(Dataset entries)
★ ★ ★ ★ ★ ★ ★
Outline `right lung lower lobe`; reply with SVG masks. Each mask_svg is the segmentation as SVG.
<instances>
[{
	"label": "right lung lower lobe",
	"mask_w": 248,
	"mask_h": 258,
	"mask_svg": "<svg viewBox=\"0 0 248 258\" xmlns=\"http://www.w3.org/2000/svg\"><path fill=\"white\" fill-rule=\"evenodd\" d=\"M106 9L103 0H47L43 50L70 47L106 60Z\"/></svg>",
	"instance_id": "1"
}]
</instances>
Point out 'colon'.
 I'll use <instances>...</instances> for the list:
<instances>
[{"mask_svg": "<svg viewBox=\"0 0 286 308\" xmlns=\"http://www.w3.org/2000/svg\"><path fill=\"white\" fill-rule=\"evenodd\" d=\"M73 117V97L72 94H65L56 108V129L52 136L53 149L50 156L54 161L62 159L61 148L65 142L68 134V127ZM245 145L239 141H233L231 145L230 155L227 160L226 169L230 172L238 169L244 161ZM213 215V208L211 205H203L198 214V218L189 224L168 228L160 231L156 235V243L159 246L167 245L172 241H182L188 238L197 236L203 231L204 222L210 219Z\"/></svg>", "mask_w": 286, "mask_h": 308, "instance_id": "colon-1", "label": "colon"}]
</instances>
★ ★ ★ ★ ★ ★ ★
**Written task**.
Reproduce the data above word for word, from its first line through the line containing "I'll use <instances>...</instances>", with that line included.

**Completed exercise**.
Outline `right lung lower lobe`; reply with SVG masks. Each mask_svg is the segmentation as SVG.
<instances>
[{
	"label": "right lung lower lobe",
	"mask_w": 248,
	"mask_h": 258,
	"mask_svg": "<svg viewBox=\"0 0 248 258\" xmlns=\"http://www.w3.org/2000/svg\"><path fill=\"white\" fill-rule=\"evenodd\" d=\"M106 9L103 0H47L43 50L70 47L106 60Z\"/></svg>",
	"instance_id": "1"
}]
</instances>
Point out 'colon'.
 I'll use <instances>...</instances> for the list:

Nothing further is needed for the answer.